Le Centre National des Professionnels de Santé (CNPS), l’intersyndicale des libéraux de santé, dénonce avec force l’iniquité des nouvelles mesures d’économies du deuxième plan annoncé par le Premier Ministre. L’objectif national de la croissance des dépenses de santé de l’assurance maladie (ONDAM) a été ramené de 2,8% à 2,5% afin d’économiser 500 millions d’euros supplémentaires. Ces économies pèseront principalement sur les soins de ville avec un ONDAM des soins de ville ramené à 2,1% tandis que celui de l’hôpital s’établira à 2,3%.

Si les libéraux de santé prennent la mesure de la gravité de la crise économique et financière actuelle, ils estiment, en revanche, qu’il n’existe pas de raison objective pour exiger, quatre fois plus d’efforts de la part des soins de ville tandis que la contribution de l’hôpital serait symbolique, c’est-à-dire 380 millions d’euros pour les premiers et 100 millions d’euros pour le second. 

Le CNPS refuse ce nouveau plan d’économie et dénonce le choix délibéré du gouvernement de faire supporter, une fois encore, tous les efforts sur les soins de ville.
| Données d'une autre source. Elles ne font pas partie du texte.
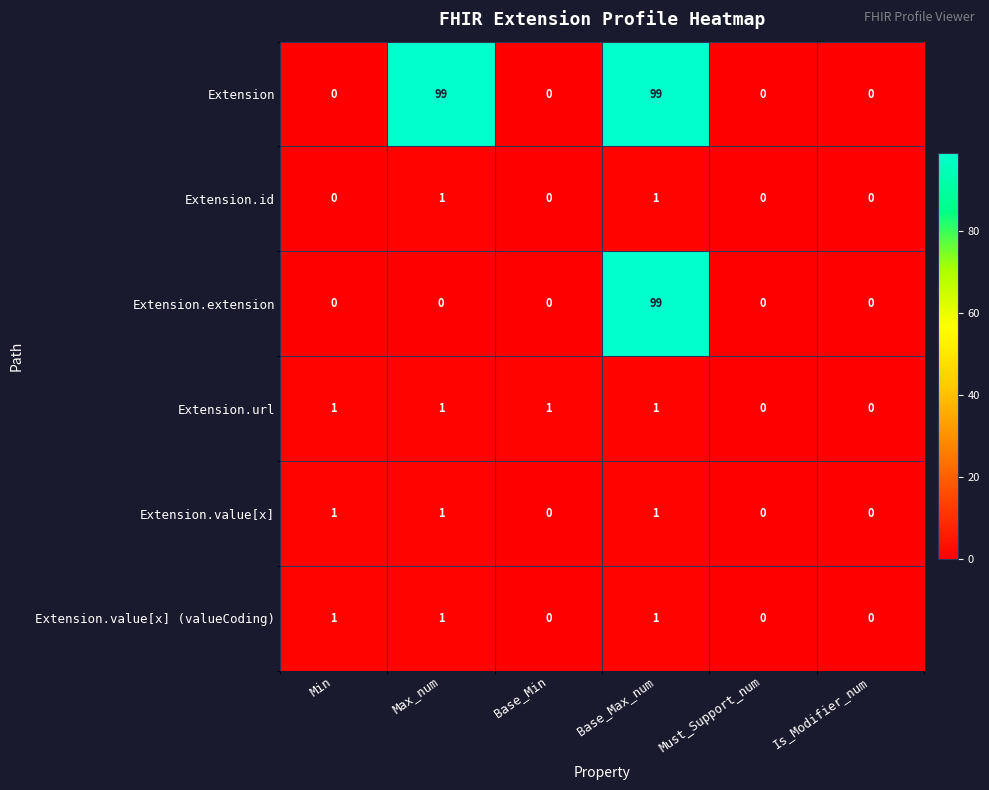

Count the Extension.value[x] values in the range 0 to 1.

6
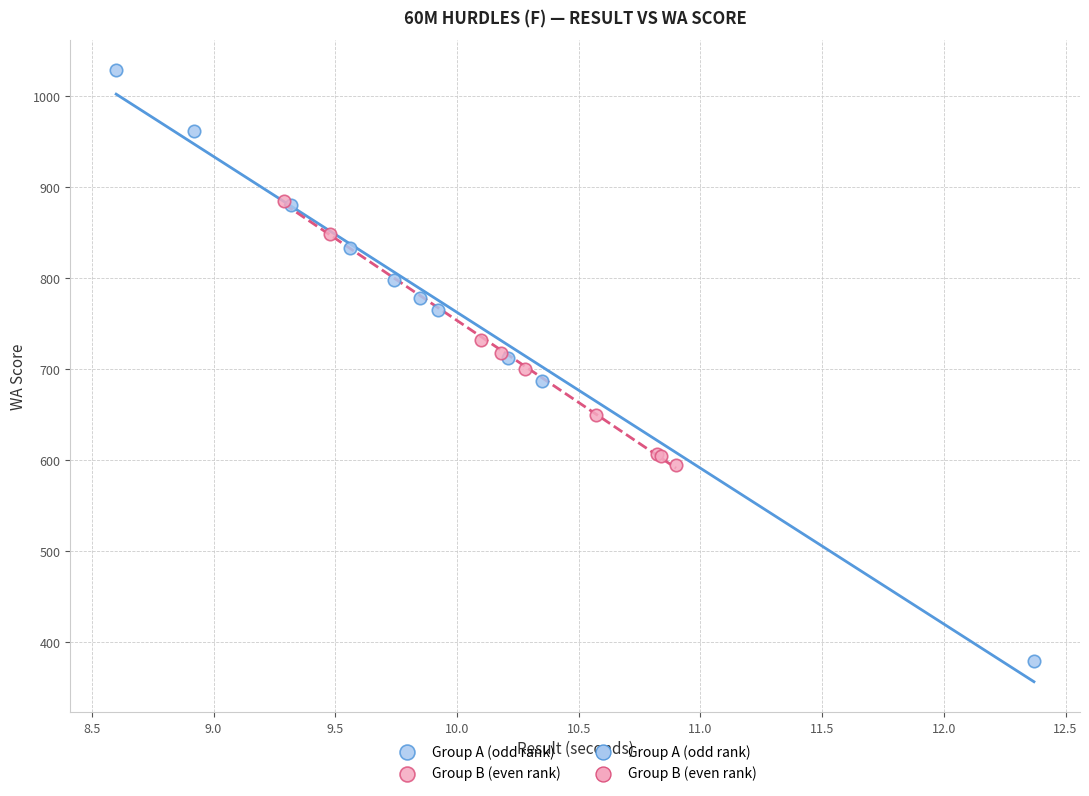

Which series contains the lowest Y value?

Group A (odd rank)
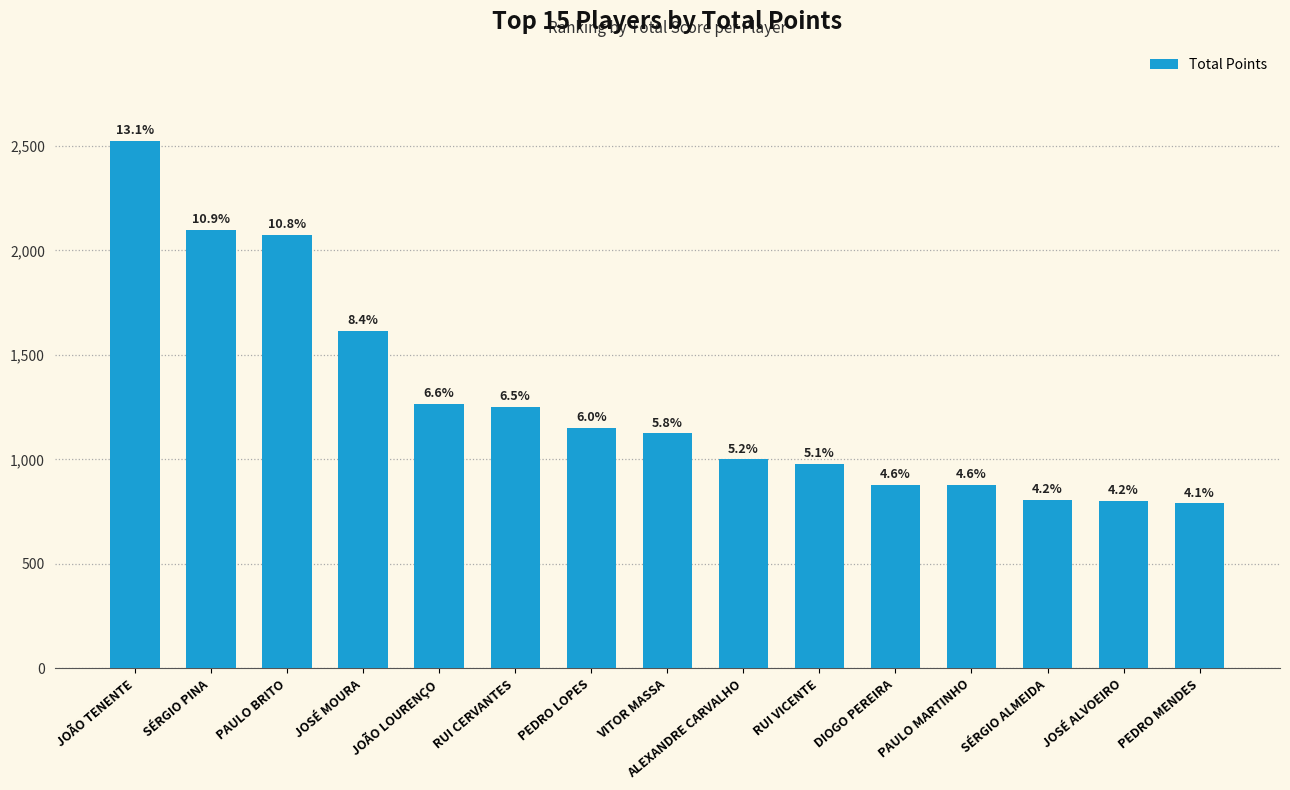

What is the ratio of the value at PEDRO MENDES to the value at JOSÉ MOURA?

0.5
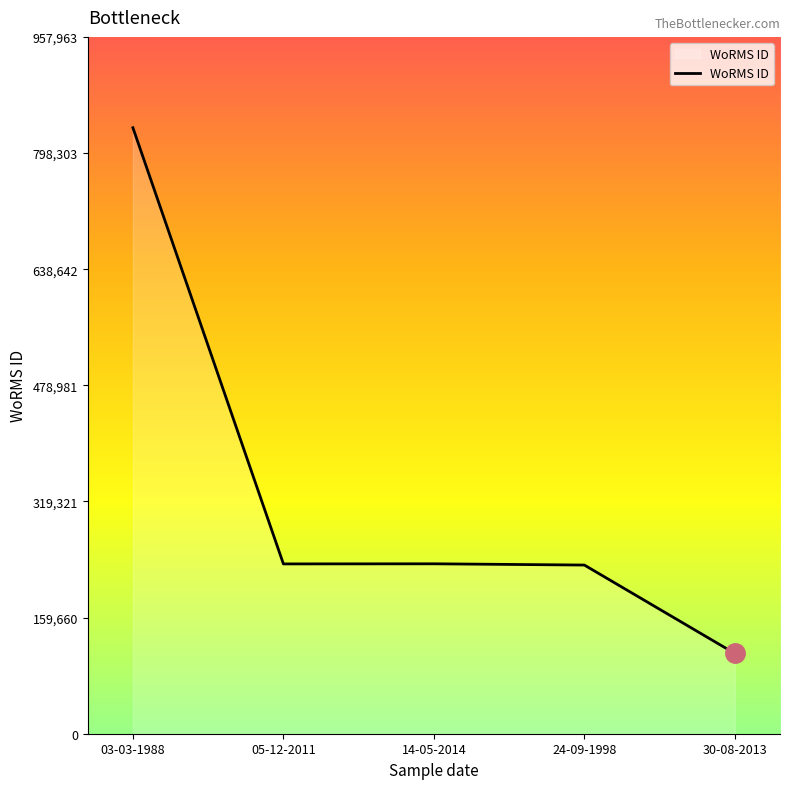

How many lines are shown in the chart?

1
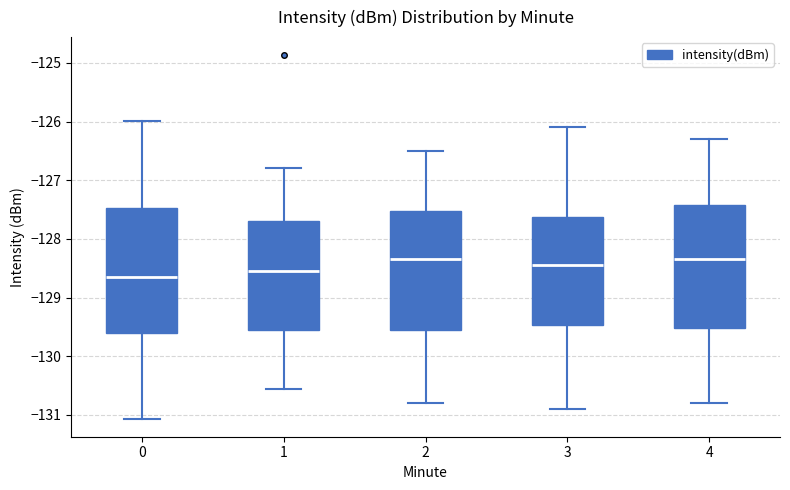

Reading left to right, read every box against the y-axis: the position of its median line, the range the box covers, and the ends of its whiskers. The values are not printed on the chart, so give them approximately, as read against the axis.

0: median -128.6, box -129.6 to -127.5, whiskers -131.1 to -126.0
1: median -128.5, box -129.5 to -127.7, whiskers -130.6 to -126.8
2: median -128.3, box -129.5 to -127.5, whiskers -130.8 to -126.5
3: median -128.4, box -129.5 to -127.6, whiskers -130.9 to -126.1
4: median -128.3, box -129.5 to -127.4, whiskers -130.8 to -126.3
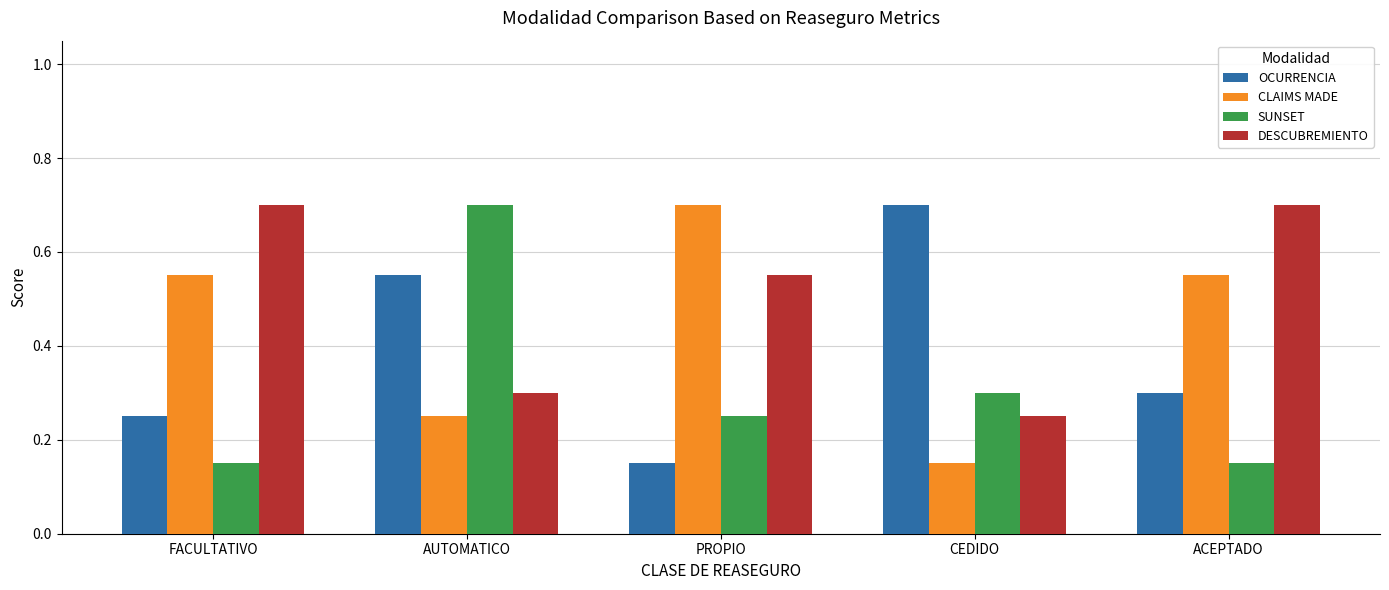

What are all the series names shown in the legend?

OCURRENCIA, CLAIMS MADE, SUNSET, DESCUBREMIENTO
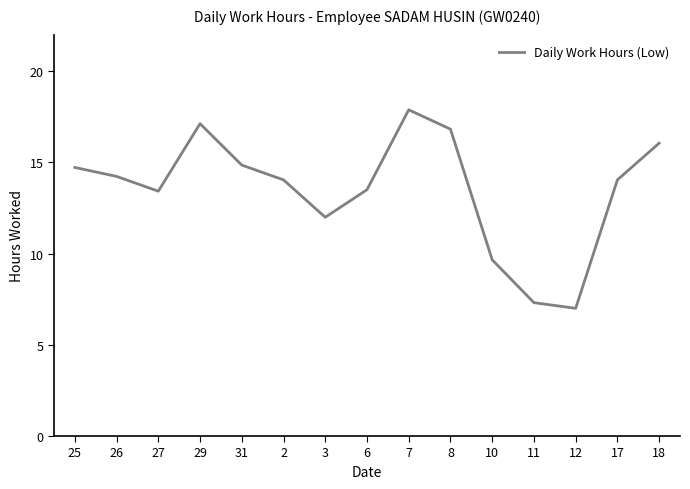

Where is the data nearest to the value 12?

3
Au delà, le CNPS estime que cette position du gouvernement hypothèque les accords conventionnels qui viennent d’être signés et ceux en cours de négociation, en imposant des objectifs irréalistes qui conduiront au déclenchement de la procédure l’alerte dès le début de l’année 2012.

Le CNPS demande au gouvernement et aux parlementaires, qui réexamineront dès lundi le projet de loi de financement de la sécurité sociale, de rétablir l’équité entre la ville et l’hôpital et de donner des garanties sur les conventions.